Exercise text Block Start
Louise A. Fitch (October 18, 1914 – September 11, 1996) was an American actress best known for her work in old-time radio.

== Early years ==
Fitch was born into a Yiddish-speaking family in Omaha, Nebraska, to Leo (Lev) Fitch (1884–1947) and Fannie (Frieda) Riekes Fitch (1896–1960), Jewish immigrants from Ukraine and Russia, respectively. She grew up in Council Bluffs, Iowa, where she received her elementary and secondary education. While she was a student at Creighton University, Fitch was a beauty queen, editor of the school's newspaper, and the school's best violinist. She initially majored in journalism, planning to go into that profession, but opportunities for acting changed her mind. Participation in Creighton's dramatics society helped Fitch to develop her acting skills, and her debut on stage came unexpectedly when she had to go on for a leading lady who became sick. She gained additional experience by acting with a stock theater company throughout her college years.

==Radio==
Fitch first worked in radio as a copywriter for station KOIL in Omaha, Nebraska, for five months. Her entry into acting on radio came by accident when she visited a friend who was an announcer at a station in Chicago. A director mistakenly had her audition for a part, leading her to be cast as Nancy in That Brewster Boy.

Fitch's roles on radio programs included those shown in the table below.

| Program | Character |
|---|---|
| Arnold Grimm's Daughter | Bernice Farriday |
| Bachelor's Children | Anne Beacham |
| Big Sister | Margo Kirkwood |
| Fighting Senator | Priscilla (Mike) Logan |
| Guiding Light | Rose Kransky |
| Kitty Keene, Inc. | Anna |
| Light of the World | Zebudah |
| Lone Journey | Sydney Sherood |
| Manhattan Mother | Dale Dwyer |
| Mortimer Gooch | Betty Lou Harrison |
| The Road of Life | Carol Evans Martin |
| The Romance of Helen Trent | Gloria Grant |
| Scattergood Baines | Eloise Comstock |
| Two on a Clue | Debbie Spencer |
| Valiant Lady | Christine Jeffreys |
| We Love and Learn | Andrea Reynolds |
| Woman in White | Betty Adams |

By late 1937, Fitch had rejected two offers to act in films, preferring to remain in radio.
Exercise text Block End
Write a continuation of the Louise A. Fitch biography, starting after its last sentence.
Information provided Block Start
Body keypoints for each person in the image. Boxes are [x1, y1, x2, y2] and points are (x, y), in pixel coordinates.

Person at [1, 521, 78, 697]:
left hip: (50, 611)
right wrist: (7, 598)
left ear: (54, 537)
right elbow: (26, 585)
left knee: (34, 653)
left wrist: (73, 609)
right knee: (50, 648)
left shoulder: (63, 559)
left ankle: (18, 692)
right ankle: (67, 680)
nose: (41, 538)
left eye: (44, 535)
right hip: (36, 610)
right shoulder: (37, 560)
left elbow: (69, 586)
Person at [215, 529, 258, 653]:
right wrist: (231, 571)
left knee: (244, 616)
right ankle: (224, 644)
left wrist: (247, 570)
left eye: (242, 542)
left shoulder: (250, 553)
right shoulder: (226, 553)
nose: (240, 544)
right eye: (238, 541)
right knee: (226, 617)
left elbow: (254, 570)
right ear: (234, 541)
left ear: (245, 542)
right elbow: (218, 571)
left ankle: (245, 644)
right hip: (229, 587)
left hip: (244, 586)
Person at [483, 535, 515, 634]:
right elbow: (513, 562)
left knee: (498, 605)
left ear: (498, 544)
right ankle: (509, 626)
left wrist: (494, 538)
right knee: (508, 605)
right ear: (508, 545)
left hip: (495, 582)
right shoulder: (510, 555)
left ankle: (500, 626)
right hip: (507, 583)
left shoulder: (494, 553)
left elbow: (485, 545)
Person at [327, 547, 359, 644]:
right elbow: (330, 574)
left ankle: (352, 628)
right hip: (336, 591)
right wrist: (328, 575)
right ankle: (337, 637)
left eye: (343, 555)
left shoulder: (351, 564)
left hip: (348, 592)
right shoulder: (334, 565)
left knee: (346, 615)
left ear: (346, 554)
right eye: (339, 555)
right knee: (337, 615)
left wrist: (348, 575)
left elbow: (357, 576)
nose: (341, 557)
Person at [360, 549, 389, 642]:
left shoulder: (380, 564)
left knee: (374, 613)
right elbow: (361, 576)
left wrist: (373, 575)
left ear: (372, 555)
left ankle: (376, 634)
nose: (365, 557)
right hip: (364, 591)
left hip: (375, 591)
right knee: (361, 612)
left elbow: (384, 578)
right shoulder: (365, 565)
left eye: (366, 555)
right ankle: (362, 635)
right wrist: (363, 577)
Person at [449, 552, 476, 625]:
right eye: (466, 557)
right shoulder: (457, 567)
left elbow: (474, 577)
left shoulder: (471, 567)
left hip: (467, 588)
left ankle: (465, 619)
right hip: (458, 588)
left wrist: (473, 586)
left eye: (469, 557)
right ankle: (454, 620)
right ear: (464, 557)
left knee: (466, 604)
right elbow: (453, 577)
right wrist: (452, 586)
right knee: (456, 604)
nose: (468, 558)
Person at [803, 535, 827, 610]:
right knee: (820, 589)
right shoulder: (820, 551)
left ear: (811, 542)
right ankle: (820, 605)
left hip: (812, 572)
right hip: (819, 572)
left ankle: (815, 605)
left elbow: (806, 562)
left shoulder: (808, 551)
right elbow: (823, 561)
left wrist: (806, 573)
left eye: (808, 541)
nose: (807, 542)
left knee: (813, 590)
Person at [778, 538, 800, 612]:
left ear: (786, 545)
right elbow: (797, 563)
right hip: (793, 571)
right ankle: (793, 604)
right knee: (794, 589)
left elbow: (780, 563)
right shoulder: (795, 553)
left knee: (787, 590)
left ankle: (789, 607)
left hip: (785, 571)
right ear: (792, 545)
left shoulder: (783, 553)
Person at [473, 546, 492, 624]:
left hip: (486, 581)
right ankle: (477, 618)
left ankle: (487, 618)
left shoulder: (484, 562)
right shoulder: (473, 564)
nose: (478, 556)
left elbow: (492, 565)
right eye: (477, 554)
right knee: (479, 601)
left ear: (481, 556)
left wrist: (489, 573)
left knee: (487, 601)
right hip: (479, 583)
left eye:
Information provided Block End
**Exercise response:**
== Hollywood blacklist ==
In the early years of the Cold War, the Red Scare and McCarthyism were rampant in the United States. In 1950, Senator Joseph McCarthy propelled himself into the spotlight by claiming he had a list of over 200 confirmed communists working in the U.S. State Department. Soon more lists appeared that affected blue-collar workers and actors/actresses such as Fitch. Red Channels was a pamphlet published in 1950 that identified people in show business who were supposed communists. This pamphlet helped create the Hollywood blacklist. Fitch's name was included in Red Channels. Even though she and her husband at the time, writer Jerry D. Lewis, cooperated with the FBI's investigation into their communist background, she had difficulty obtaining movie or television work in the ensuing years. Eventually she landed minor roles in horror films such as I Was a Teenage Werewolf (1957) and Blood of Dracula (1957), and in TV series such as The Lone Ranger. By the 1960s, the blacklist had eased, and she was working regularly again.

==Television==
Fitch appeared in supporting or guest roles on dozens of television shows. For example, she played Nurse Bascomb on the CBS drama Medical Center, Mrs. Deuteb on the Hart to Hart episode "As the Hart Turns", and Mrs. Ballard on the Magnum, P.I. episode "Ghost Writer".

==Film==
In her early films, such as I Was a Teenage Werewolf (1957), Fitch used her married name, Louise Lewis. In her later films, such as Opening Night (1977), she resumed using Louise Fitch.

==Personal life==
Fitch married attorney Jerome Rosenthal in 1938. They had a daughter before divorcing in 1942. She married Jerry D. Lewis, a writer, in fall of 1947. They had two children.

==Death==
On September 11, 1996, Fitch died in Los Angeles at age 81.